Samenvatting :
Een stukje geschiedenis: Het dateert uit 1893 toen een zekere Duitse chemicus Otto Schott borosilicaatglas ontwikkelde dat hij via zijn stichting "Schott AG" op de markt bracht onder de naam Duran.
In 1908 ontwikkelde de onderzoeksdirecteur Eugène Sullivan voor het bedrijf "Corning Glass Works" een borosilicaatglas met een lage uitzettingssnelheid, dat bestand was tegen thermische schokken met minder schade, genaamd Novex. Aanvankelijk werd Novex vooral gebruikt in lantaarnbollen en in batterijen. Toen met Jesse Littleton, ook bij Corning Glass Work, begrepen ze het belang van borosilicaatglas in de kookwereld, en daarom werden de eerste gerechten ontwikkeld in Novex. Later kregen de producten bekendheid voor massaconsumptie, werd borosilicaat qua samenstelling verbeterd en werd het glas in 1915 op de markt gebracht onder de naam Pyrex. Beetje bij beetje kwamen er glazen, kommen, schalen voor de oven… Toen voor de vlammen (die waren blauwachtig door het toegevoegde magnesiumsulfaat)

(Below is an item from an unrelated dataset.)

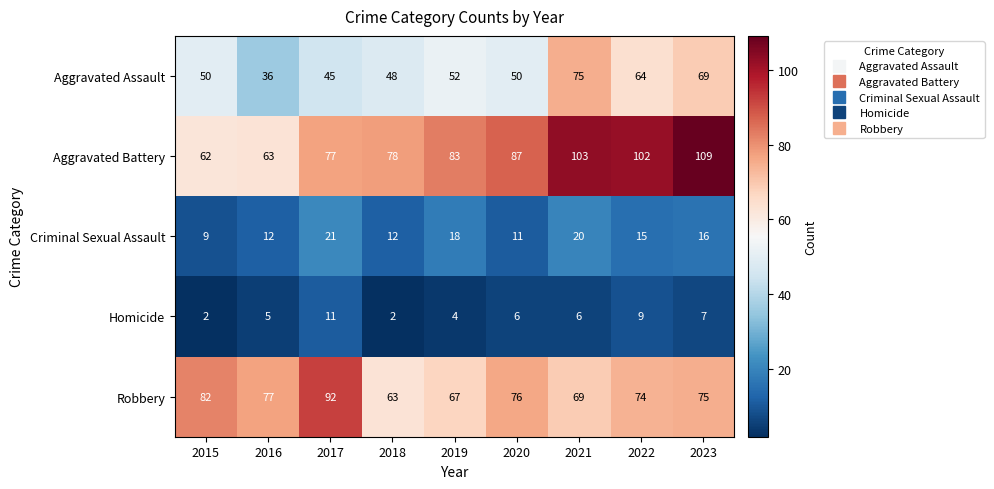

Between 2020 and 2021, which series saw the biggest shift?

Aggravated Assault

U hebt het dus begrepen: Pyrex is een merknaam zoals “Frigidaire” was, dat wil zeggen gelexicaliseerd, het is in de algemene taal terechtgekomen en duidt vaak een product aan dat niet van het merk Pyrex is. Het domein blijft echter dat van ovenschalen en kookpotten, omdat ze zeer goed bestand zijn tegen thermische schokken. Spiegels, kachelruiten, laboratoriumglaswerk, enz. omdat het een hittebestendig borosilicaatglas is met een lage thermische uitzettingssnelheid.
Borosilicaat wordt verkregen uit siliciumdioxide en natriumboraat. De thermische uitzettingscoëfficiënt is zeer laag, wat hem zijn weerstandseigenschappen onder alle omstandigheden geeft. Dit type glas is lichter dan gewoon glas en toch bestand tegen thermische en chemische schokken, hitte en kou.